California Residency and Source Income Issues

Even after you leave California, the FTB may still have a claim on income earned from California sources.

This is the part of California tax law that surprises most people who move away. Equity compensation traced to California workdays, deferred compensation earned while you were a California resident, K-1 income from a California partnership or S-corp, and income from the sale of California real property are all California-source items that remain taxable to nonresidents. The FTB's rules on source income are generally in Cal. R&TC § 17951 and the related regulations.

For departing Bay Area tech workers, the most common post-departure issues are: equity compensation that vested while you worked in California (see RSU discussion above), deferred compensation plans that were funded during California residency, and continuing income from California-based pass-through entities. Each of these requires separate analysis under California's sourcing rules, and the calculations can be complicated when you have multiple years with mixed residency.

About Sam Brotman

I'm Sam Brotman, a tax attorney and CPA based in San Diego. I hold a JD and an LL.M. in Taxation. I've represented more than 400 clients in tax audits and disputes, with over $1 billion resolved across all levels of federal and state tax controversy — including FTB matters throughout California.

My practice is built around tax controversy: IRS audits, FTB audits, EDD matters, CDTFA matters, and criminal tax defense. I work with individuals, business owners, and executives, and I handle FTB cases from San Diego to San Francisco to Sacramento. Distance isn't a barrier for FTB matters — the process is almost entirely written, and I appear before the OTA and handle FTB protests for clients anywhere in California.

If you have an FTB notice, a residency dispute, or an equity compensation question, I'm happy to discuss it. Book a free 15-minute call and let's figure out where you actually stand.

Frequently Asked Questions

What is the difference between a California FTB audit and an IRS audit?

The FTB audits California state income tax returns; the IRS audits federal returns. The two agencies share information under a formal agreement, so an IRS audit finding often triggers an FTB audit. FTB auditors issue a Notice of Proposed Assessment; the IRS uses a 30-day letter and Form 4549. The FTB protest process runs through FTB's appeals unit, then to the Office of Tax Appeals (OTA) in Sacramento if unresolved. Procedurally they're parallel systems, but the substantive rules are different and the California-specific issues — residency, source income, equity compensation — require separate analysis.

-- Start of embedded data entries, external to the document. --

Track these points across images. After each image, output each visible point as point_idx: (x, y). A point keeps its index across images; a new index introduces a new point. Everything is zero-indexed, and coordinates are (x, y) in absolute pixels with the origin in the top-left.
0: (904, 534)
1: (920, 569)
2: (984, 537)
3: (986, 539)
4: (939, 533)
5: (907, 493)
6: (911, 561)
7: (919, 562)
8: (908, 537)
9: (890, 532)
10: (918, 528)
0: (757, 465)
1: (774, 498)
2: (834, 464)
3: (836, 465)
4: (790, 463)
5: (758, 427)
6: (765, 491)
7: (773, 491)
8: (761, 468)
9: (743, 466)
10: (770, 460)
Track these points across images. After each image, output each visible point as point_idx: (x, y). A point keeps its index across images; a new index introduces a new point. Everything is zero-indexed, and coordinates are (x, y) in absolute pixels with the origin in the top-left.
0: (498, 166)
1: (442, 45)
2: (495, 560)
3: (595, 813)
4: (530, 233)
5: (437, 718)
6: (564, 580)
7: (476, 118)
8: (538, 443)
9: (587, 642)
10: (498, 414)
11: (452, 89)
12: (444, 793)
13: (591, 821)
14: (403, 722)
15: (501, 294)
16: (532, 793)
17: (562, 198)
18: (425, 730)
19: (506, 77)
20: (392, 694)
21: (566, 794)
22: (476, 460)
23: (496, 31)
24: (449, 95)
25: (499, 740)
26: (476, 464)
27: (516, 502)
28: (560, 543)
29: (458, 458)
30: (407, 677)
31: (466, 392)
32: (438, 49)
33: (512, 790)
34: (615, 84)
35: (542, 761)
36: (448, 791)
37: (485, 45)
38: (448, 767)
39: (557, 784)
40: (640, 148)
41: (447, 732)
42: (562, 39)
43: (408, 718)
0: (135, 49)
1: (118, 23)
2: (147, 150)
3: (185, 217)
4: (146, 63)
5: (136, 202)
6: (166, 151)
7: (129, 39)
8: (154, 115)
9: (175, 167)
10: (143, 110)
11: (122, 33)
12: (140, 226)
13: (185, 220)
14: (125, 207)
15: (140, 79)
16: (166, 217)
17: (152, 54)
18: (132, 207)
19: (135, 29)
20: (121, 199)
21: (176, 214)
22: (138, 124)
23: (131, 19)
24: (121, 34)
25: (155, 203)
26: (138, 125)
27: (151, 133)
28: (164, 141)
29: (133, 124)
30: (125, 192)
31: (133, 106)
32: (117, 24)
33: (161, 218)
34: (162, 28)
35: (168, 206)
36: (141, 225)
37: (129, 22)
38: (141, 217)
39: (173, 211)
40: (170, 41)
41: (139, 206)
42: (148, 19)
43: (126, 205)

How long does the FTB have to audit me?

The standard FTB limitations period is four years from the later of the return due date or the filing date, under Cal. R&TC § 19057. If you substantially understated income — more than 25% — the FTB gets six years. No limit applies if you never filed or filed a fraudulent return. One important exception: if the IRS makes a federal adjustment and you don't report it to the FTB under Cal. R&TC § 18622, the limitations period on that adjustment never runs.

Can the FTB garnish my wages or levy my bank account?

Yes. The FTB issues an Earnings Withholding Order to employers and an Order to Withhold to financial institutions, both without a court judgment. It can also intercept California tax refunds, suspend your driver's license and professional licenses, and record a Notice of State Tax Lien against your California real property. The FTB collection statute is 20 years under Cal. R&TC § 19255 — significantly longer than the IRS's 10-year window.

Does California have an Offer in Compromise program?

Yes, under Cal. R&TC § 19443. The California OIC program works similarly to the IRS version: you submit a financial disclosure showing your assets and income, and the FTB evaluates whether settling for less than you owe makes more sense than continued collection. Unlike the IRS, the FTB does not require a 20% non-refundable deposit when you submit the offer. It's a real resolution option for taxpayers with large FTB balances and limited ability to pay — not common, but not rare either.